Two storms are on the way, Tardy said.

The first one this week will be faster, and it is the main precipitation event, he said, while the one Monday and Tuesday will be slower. Both are so-called atmospheric rivers, which forecasters describe as long and narrow regions in the atmosphere that transport water vapor.

The snow is much needed because El Niño winters have caused a 40% decline in Sierra snowpack levels compared to the average at this time of year, according to the California Department of Water Resources, or DWR.

"Many of these storms have also been warmer than average and produced more rain and less snow, a far cry from last year’s near-record snowpack and once again demonstrating how California can swing from one extreme to another," Michael Anderson, the state climatologist with DWR, said in a news release Tuesday.

Image: A sign warns of potential flooding in Capitola Village
A sign Wednesday warns of potential flooding in Capitola Village in Capitola, Calif. Nic Coury / AP

Gov. Gavin Newsom activated a state operations center Tuesday evening to respond to the storms and coordinate efforts, his office said.
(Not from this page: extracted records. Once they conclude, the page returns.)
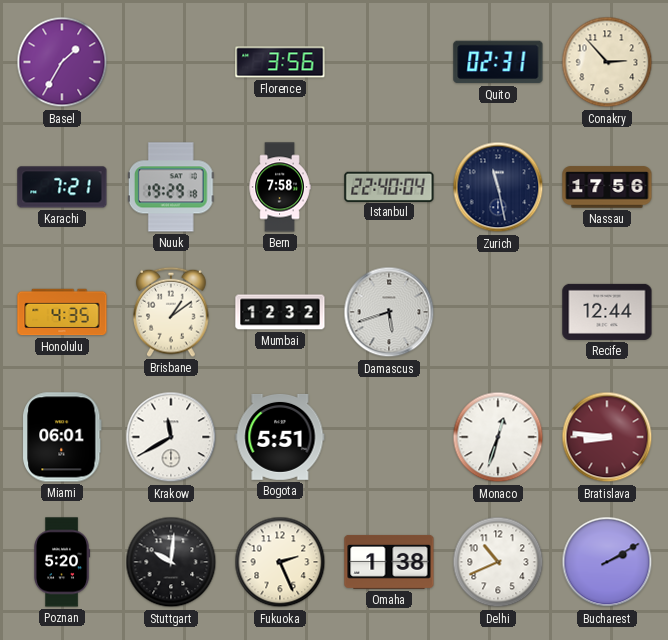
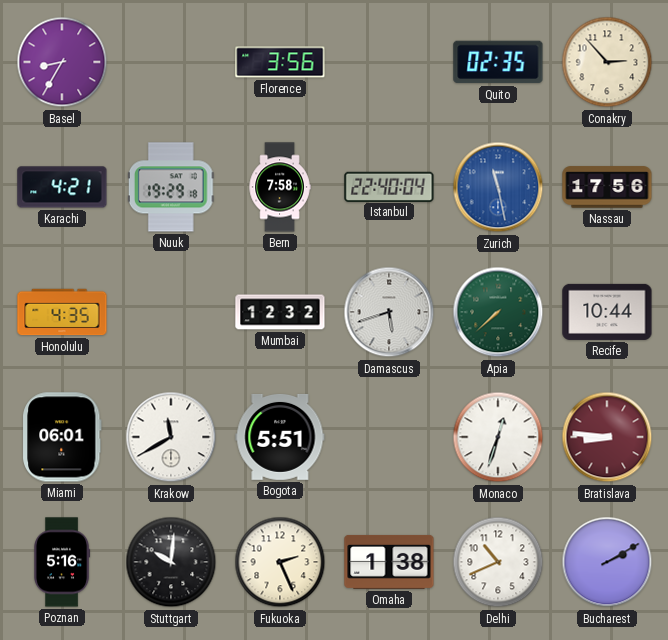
Basel: 1:35 -> 8:35
Quito: 02:31 -> 02:35
Karachi: 7:21 -> 4:21
Zurich dial: navy -> blue
Brisbane: 1:09 -> none
Apia: none -> 7:38
Recife: 12:44 -> 10:44
Poznan: 5:20 -> 5:16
Brian Ferguson, the deputy director of crisis communication and public affairs at the state Office of Emergency Services, called the storm a “significant threat” to Californians and said the effects will be felt widely.

“The impacts extend from the north coast, almost near the Oregon border, all the way down to San Diego towards our border with Mexico,” he said.

Wind gusts in the mountains could hit 60 to 70 mph, the governor's office said, and there will be "above normal precipitation likely statewide" for the next few weeks, especially in Southern California.

A series of atmospheric rivers brought rain and flooding to parts of California last year.

During storms in March, two tornadoes struck in Southern California, including one in the Los Angeles-area city of Montebello. It was the strongest tornado to strike in the Los Angeles metropolitan region since 1983.